Zamanın en küçük parçacısı gibi görünür, ama insanın varlığı tamda onun içinde şekillenir. Geçmiş zihnimizde kalan bölge, gelecek ise belirsiz bir şeyken, elimizde gerçekten var olan tek yer şu andır. Yaşadığımız, hissettiğimiz, karar verdiğimiz, değiştiğimiz yer…

An, fark ettiğimizde büyür, fark etmediğimizde sessizce kayıp gider. İşte o anda hayatımıza yön verecek kararlarımız olur. Bu bir anlık gülümseme, bir anlık acı, bir anlık cesaret gibi. En büyük dönüşümler, küçücük bir anın filizidir.

Çok uzun sandığımız bu hayat, o yolculuğun içindeki durup dinlenen, düşündüren, hissettiren anlatım toplamıdır. Bu yüzden anın kıymeti küçüklüğünde değil, etkisindedir.

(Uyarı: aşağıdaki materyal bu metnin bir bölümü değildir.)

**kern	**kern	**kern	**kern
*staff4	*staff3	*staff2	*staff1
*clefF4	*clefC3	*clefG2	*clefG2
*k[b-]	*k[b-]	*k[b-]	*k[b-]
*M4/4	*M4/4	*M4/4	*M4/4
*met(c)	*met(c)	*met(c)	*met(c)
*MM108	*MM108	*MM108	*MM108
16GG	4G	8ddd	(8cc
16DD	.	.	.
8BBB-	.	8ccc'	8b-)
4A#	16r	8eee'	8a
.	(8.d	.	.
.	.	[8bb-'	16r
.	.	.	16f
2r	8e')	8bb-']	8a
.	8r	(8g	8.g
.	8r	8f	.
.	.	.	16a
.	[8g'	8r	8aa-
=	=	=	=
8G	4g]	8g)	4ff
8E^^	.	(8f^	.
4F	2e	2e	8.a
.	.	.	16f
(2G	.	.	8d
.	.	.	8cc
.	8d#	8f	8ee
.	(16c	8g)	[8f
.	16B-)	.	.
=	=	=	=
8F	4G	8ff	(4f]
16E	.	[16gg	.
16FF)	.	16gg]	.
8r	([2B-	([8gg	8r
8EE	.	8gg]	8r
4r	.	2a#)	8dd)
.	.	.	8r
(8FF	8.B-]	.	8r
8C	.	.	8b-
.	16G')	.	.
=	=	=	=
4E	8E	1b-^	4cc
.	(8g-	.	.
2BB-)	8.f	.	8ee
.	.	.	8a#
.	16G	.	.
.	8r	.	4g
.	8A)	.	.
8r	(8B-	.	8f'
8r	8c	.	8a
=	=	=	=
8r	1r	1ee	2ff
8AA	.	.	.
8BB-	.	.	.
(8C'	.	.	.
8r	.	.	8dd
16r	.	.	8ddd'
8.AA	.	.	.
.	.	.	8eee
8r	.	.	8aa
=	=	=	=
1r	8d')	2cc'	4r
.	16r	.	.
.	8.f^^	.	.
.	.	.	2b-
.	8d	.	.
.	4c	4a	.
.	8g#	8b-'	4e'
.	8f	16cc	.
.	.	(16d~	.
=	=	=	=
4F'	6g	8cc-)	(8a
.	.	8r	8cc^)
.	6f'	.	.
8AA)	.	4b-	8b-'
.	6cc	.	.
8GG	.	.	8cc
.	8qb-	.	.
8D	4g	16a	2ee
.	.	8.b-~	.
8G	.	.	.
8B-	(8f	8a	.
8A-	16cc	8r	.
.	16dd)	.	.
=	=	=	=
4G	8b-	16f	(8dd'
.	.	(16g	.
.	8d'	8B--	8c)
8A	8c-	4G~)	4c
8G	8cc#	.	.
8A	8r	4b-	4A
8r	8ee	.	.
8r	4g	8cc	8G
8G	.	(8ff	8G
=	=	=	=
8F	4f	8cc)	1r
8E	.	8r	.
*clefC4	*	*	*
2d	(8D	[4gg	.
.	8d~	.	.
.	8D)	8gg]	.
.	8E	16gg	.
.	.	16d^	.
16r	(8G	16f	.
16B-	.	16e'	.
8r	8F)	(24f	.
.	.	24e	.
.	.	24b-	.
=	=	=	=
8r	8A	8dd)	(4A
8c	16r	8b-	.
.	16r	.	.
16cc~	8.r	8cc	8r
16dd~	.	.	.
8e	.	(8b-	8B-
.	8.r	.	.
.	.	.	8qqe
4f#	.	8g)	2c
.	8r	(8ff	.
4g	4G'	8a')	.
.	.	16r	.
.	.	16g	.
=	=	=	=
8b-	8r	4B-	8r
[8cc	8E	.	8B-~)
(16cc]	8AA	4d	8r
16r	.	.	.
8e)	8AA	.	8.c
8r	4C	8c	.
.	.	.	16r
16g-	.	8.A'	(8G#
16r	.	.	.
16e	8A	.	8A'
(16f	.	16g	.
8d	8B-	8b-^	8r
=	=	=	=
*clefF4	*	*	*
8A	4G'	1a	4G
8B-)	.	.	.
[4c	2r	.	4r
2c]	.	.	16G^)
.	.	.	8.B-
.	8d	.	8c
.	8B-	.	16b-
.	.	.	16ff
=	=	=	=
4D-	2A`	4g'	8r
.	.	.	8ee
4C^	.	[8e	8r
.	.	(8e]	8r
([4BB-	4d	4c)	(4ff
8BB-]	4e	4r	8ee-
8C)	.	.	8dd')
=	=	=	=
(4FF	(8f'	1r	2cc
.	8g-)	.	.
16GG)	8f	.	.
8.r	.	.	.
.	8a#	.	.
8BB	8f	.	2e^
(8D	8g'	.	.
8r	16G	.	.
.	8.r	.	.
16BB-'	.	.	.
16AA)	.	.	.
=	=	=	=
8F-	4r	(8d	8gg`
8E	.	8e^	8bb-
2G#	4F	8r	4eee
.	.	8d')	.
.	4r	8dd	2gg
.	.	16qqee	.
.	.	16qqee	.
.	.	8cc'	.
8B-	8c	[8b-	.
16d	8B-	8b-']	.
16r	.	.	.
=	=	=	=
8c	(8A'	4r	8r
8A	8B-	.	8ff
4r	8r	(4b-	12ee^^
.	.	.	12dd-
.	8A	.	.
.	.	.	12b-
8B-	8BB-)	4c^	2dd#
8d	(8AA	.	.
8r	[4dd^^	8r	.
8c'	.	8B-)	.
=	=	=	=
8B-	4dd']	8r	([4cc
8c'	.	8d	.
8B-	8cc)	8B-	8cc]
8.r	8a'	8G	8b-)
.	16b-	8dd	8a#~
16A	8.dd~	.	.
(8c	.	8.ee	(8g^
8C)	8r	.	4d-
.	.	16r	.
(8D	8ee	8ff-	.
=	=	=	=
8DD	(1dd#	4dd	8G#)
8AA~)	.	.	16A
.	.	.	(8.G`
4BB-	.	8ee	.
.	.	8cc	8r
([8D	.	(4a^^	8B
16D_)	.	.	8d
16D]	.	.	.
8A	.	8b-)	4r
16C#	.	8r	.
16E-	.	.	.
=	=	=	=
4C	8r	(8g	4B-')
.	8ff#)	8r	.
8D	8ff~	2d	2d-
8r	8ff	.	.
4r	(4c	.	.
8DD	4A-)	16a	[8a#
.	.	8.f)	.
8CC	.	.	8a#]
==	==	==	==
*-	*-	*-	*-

Hayatın dev bir bütün olmadığını, ardı ardına gelen küçük anların örgüsü olduğunu bilmeliyiz. Büyük diye gördüğümüz her şey aslında küçücük bir anın içinde doğar. Hayatımızı şekillendirecek kararlar aslında sadece küçük bir anımıza bakar. Fakat etkisi ömrü değiştirebilir. An aslında hayatın kalp atışıdır.

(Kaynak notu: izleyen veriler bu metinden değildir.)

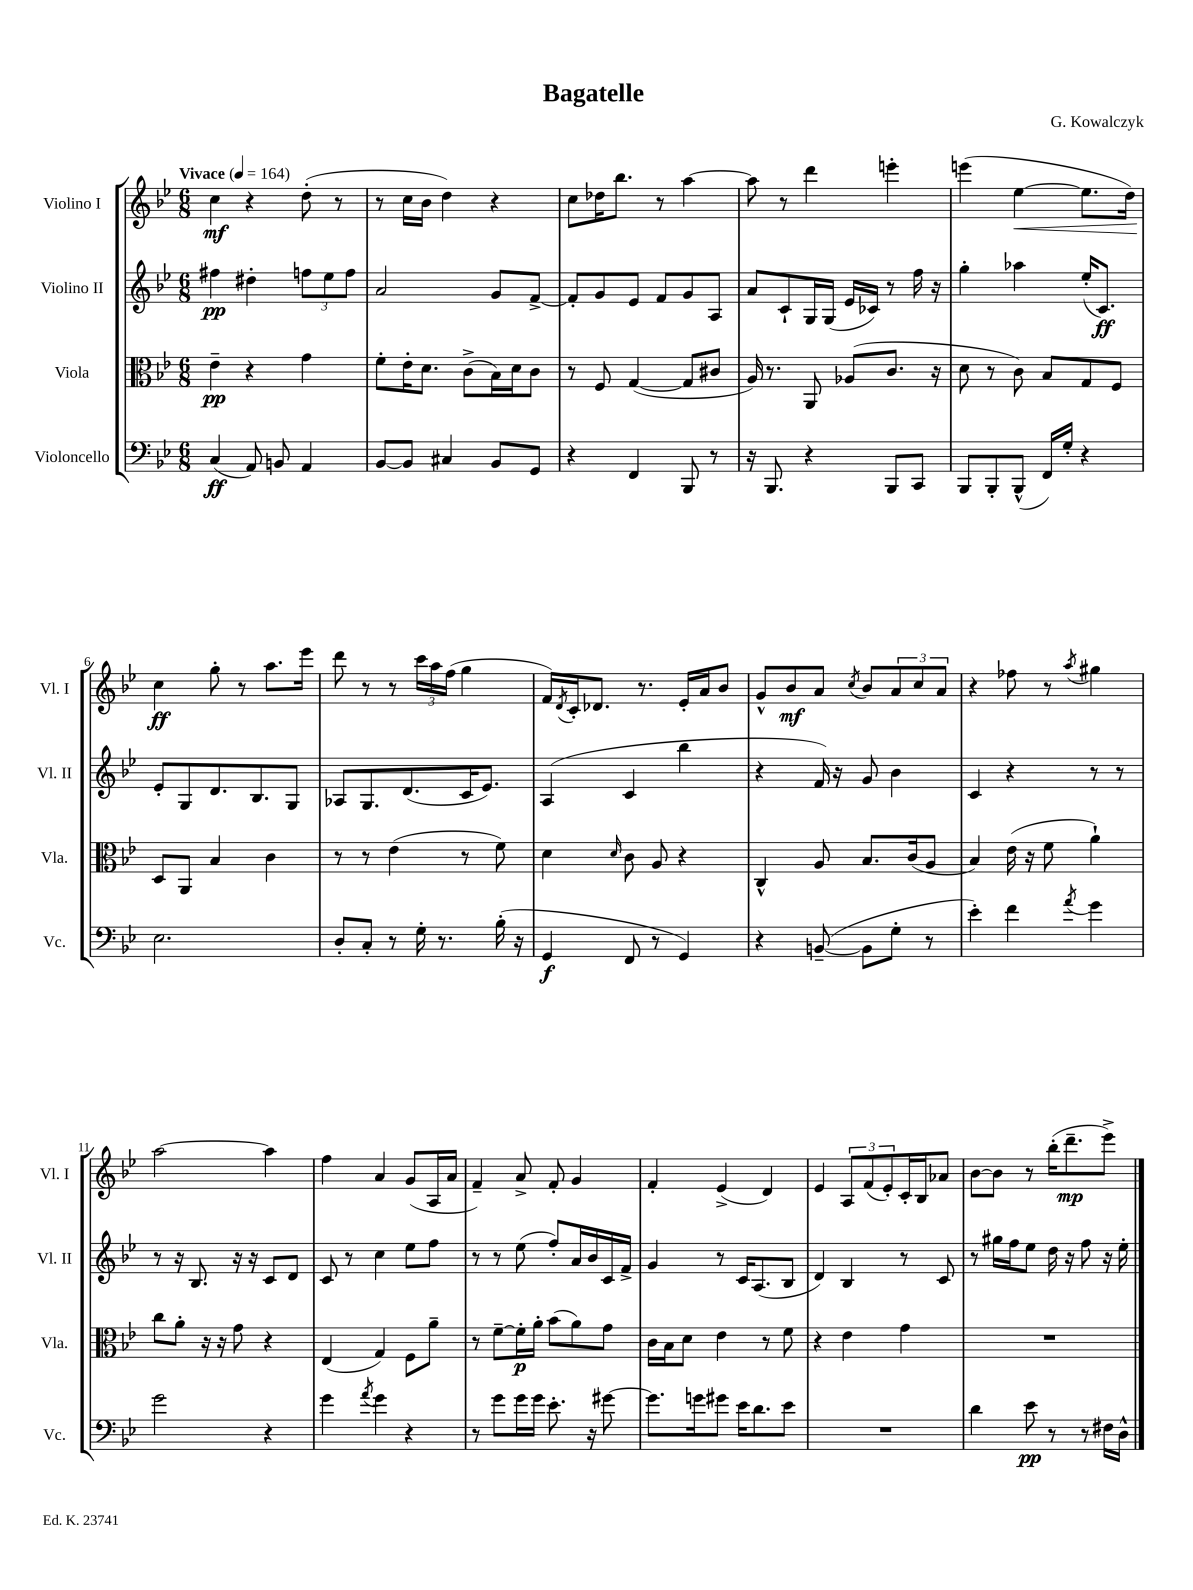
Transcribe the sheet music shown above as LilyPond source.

An, saniyelerle ölçüldüğü için değersiz sanılır, ama ölçüsü süre değil, etkisidir. Hayatta yön değiştirdiğimiz, başka yollara girdiğimiz, içimizdeki duvarların çöktüğü ya da bir ışığın yandığı anlar çoğu zaman sıradan bir günün sıradan bir saniyesine gizlidir.

Yaşadığımız duygular anın içinden geçer. Bir anlıkta yaşadığımız o saniyelik duygular küçüklüğüyle değil, büyük bir anlam taşır.

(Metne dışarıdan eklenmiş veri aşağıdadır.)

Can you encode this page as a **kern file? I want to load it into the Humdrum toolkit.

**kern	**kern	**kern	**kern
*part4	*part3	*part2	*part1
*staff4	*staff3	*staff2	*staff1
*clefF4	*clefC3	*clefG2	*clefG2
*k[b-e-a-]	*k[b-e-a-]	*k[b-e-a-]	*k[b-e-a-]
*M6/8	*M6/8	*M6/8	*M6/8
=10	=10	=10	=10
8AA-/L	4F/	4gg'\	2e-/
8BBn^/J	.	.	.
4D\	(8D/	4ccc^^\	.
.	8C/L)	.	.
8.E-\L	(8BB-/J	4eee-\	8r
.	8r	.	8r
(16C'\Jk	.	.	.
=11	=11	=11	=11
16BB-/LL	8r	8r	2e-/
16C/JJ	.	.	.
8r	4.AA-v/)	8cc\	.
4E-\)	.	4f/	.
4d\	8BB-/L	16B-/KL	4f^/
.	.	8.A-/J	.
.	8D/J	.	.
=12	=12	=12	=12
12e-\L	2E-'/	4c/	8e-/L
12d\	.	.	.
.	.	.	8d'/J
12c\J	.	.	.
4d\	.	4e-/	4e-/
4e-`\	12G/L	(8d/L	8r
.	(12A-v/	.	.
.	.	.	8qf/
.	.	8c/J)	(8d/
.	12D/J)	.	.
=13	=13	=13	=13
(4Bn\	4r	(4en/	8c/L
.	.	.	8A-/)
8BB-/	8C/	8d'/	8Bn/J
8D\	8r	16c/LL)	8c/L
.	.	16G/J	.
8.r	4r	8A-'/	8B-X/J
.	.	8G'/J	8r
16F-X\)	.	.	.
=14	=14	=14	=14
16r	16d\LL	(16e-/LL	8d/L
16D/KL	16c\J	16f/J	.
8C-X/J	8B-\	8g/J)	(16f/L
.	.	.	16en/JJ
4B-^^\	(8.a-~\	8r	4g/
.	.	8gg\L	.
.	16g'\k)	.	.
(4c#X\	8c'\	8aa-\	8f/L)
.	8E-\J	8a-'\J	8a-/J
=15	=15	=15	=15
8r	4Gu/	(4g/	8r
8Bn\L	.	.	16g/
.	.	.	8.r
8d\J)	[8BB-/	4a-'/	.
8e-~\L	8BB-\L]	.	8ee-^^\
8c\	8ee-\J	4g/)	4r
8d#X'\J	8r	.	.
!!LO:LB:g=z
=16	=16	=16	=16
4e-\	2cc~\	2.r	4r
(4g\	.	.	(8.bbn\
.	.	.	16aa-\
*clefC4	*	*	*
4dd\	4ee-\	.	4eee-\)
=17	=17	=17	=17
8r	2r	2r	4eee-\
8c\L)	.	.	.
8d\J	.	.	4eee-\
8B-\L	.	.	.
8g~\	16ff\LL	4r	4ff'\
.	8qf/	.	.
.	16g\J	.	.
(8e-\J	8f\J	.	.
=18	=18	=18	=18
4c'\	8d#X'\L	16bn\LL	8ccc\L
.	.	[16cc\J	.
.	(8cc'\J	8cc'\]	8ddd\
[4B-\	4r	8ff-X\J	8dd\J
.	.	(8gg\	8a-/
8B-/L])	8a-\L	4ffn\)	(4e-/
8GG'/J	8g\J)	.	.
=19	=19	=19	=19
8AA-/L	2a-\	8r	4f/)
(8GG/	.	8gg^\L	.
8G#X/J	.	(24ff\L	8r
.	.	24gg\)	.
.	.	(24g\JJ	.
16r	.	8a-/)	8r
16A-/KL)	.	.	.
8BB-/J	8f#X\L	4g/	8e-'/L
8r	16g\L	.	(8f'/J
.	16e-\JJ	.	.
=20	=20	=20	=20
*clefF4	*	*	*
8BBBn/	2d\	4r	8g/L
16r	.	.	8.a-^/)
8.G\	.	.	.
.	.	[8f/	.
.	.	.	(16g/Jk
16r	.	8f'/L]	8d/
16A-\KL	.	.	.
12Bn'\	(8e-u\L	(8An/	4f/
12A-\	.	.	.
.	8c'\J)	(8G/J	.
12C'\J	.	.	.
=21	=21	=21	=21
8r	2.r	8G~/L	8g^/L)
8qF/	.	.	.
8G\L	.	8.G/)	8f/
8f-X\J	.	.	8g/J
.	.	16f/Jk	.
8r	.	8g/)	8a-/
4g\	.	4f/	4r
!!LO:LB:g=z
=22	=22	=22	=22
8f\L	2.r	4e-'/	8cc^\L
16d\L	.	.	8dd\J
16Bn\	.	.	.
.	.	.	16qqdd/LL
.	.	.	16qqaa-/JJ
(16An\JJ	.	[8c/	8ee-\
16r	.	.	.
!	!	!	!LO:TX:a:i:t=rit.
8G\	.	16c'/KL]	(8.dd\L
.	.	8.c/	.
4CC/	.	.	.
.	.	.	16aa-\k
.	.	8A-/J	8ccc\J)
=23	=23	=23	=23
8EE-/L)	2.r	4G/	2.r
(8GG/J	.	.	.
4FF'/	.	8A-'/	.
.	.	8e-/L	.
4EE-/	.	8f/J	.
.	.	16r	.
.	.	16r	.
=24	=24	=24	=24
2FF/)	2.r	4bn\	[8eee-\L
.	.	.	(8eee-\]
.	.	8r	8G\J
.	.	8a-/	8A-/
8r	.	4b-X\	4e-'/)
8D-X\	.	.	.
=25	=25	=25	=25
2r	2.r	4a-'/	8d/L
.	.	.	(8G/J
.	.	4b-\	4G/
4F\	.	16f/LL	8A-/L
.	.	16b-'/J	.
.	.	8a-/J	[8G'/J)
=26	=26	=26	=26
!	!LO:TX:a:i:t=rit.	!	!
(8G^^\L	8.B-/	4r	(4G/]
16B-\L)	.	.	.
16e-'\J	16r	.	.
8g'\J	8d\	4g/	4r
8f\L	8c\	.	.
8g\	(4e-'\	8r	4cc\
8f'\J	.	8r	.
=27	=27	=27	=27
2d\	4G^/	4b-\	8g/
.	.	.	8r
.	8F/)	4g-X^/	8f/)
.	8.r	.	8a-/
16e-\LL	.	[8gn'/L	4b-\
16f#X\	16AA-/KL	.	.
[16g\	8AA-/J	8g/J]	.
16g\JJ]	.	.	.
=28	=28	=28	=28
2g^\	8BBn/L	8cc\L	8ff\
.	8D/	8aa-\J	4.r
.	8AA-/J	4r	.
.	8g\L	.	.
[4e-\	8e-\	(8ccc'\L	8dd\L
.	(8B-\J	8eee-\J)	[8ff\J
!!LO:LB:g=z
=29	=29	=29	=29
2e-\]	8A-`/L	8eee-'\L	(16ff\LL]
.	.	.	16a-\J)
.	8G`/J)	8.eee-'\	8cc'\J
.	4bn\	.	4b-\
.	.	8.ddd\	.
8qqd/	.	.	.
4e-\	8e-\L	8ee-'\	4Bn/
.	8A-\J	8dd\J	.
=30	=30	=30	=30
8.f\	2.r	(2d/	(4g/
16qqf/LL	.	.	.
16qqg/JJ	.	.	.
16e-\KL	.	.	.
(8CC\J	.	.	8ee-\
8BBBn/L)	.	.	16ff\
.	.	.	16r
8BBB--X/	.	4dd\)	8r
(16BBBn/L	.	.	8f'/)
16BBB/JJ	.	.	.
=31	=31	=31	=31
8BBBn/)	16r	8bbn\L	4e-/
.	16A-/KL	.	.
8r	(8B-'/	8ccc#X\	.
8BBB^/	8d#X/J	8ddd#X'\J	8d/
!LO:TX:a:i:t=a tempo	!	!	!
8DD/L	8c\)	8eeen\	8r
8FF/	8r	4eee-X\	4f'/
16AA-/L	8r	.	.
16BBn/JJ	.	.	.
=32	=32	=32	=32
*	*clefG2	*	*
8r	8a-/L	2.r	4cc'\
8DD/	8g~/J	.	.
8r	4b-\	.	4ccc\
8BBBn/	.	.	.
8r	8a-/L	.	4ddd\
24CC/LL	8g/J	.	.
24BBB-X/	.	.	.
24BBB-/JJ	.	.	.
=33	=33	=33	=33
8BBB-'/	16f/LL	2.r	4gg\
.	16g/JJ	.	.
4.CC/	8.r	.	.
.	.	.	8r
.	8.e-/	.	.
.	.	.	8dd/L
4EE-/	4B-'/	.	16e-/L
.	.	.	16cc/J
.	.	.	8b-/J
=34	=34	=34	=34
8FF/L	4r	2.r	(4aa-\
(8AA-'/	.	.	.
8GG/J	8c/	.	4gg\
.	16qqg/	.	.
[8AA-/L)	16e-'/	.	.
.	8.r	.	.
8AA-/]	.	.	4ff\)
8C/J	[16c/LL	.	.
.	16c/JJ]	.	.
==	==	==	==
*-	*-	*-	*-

An; geçmişle gelecek arasında duran ince bir çizgidir. Bu yüzden anı fark etmek, hayatı fark etmektir. Çünkü insan, sadece yaşadığı ana gerçekten aittir. Anı küçümsemek, hayatı küçümsemektir. Çünkü anı yaşamak bir zorunluluktur.

Ve unutma: Bir anlık farkındalık, bir ömrün yönünü değiştirir.

Ve de; “An küçük değildir; an hayatın kalp atışıdır.”